START Document excerpt

This is an entirely theoretical question, so all you scientists....
I've always wondered what if any relationship there is between "autoimmune" and "immune system". The reason I wondered is that all my life I have had an unusually strong immune system. I road in a van with all the other kids who one by one got the classic childhood diseases and I never got any of them! I rarely get the flu or a cold. (I'm usually quite indignant when I do!). And I am part of the 10-15% of the population who "spontaneously cleared" the HepC virus. (I have the antibodies for HepC, but no detectable virus) Then in my 40s I got my first autoimmune disorder - Graves Disease (hyperthyroidism) and in my 50s my second, Type 1 Diabetes. I know that people with one autoimmune condition are susceptible to getting other ones.
So does this mean that my immune system works so hard at fighting off disease, that it also mistakenly attacks itself (the autoimmune response)? Just curious - wondering if anyone else has had a similar experience or knows anything about a connection between the two things.
Fascinating! Did you happen to see the part about olmesartan oxi(whatever) towards the end. Why have I never hear of this? This guy was claiming he was reversing Type 1 DM (amongst other autoimmune diseases) on his slide at the end of his presentation with this drug.

END Document excerpt
START The data

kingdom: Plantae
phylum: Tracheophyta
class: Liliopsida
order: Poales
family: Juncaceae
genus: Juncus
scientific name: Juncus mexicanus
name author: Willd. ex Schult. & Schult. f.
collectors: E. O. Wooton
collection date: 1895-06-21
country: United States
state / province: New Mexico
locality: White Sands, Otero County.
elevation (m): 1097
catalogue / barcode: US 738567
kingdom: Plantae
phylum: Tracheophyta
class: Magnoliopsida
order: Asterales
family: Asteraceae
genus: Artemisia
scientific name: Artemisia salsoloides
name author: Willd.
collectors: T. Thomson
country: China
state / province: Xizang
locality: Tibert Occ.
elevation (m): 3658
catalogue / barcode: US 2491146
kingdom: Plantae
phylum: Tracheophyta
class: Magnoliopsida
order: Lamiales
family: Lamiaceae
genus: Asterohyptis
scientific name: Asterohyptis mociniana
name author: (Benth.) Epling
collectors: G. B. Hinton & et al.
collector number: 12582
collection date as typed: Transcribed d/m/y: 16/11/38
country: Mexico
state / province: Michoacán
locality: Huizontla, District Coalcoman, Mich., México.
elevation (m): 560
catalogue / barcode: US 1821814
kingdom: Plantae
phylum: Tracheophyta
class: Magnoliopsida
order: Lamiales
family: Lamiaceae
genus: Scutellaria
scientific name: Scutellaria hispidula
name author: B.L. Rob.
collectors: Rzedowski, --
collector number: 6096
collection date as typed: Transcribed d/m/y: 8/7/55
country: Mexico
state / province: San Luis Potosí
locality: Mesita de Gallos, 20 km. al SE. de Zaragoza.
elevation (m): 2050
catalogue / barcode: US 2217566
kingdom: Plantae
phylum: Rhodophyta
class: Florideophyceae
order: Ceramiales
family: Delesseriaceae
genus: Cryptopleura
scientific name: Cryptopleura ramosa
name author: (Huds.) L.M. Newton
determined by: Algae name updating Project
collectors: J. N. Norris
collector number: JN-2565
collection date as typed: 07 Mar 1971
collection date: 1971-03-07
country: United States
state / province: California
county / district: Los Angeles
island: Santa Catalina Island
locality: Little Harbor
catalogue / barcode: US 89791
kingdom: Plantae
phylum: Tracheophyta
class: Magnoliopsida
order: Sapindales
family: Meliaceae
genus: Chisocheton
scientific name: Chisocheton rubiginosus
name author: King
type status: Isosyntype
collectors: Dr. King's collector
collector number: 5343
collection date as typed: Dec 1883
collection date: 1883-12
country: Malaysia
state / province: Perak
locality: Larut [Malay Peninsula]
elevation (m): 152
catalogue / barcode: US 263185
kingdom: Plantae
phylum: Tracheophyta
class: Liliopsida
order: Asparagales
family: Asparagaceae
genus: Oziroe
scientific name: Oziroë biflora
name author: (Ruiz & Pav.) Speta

END The data

Write the next part of the forum discussion about a strong immune system and autoimmune disease, picking up after its last post.

I find this area fascinating. I have 2 autoimmune disorders myself, hashimotos and Type 1. I am not sure what provoked either disorder, but I developed symptoms of diabetes right around my diagnosis for hashimoto's. I actually incorrectly thought that my hypothyroidism/synthroid were causing them at first.
I've also read that thyroid disorders and type 1 diabetes have a genetic connection with certain psychiatric disorders, including schizophrenia. If only medicine could keep the body from attacking itself! So many people could benefit!
I've seen a high correlation between thyroid disorders and some forms of mental illness, but more the mood disorders such as Depression and some Anxiety Disorders, not particularly Schizophrenia. In the past, people were commonly diagnosed with one of those illnesses and it was later found to resolve once the thyroid was dealt with. Thyroid affects many many things including mood (more likely anxiety if you are hyperthyroid and depression if you are hypo). Now, it's common to suggest people reporting those symptoms have their thyroid tested.Since coming on this board, I've noticed a higher degree of people self-reporting as suffering from Bipolar, Depression and Anxiety disorders but I think Depression, in general is twice as common in the Diabetic community due, not so much to biology as to the difficulty of managing this disease.
I meant more like people with schizophrenia are more likely than someone from the general population to have a first degree relative with thyroid disease/diabetes, suggesting that they are from similar genes. just for some reason or another, one family member's brain was targeted and the other's endocrine glands were.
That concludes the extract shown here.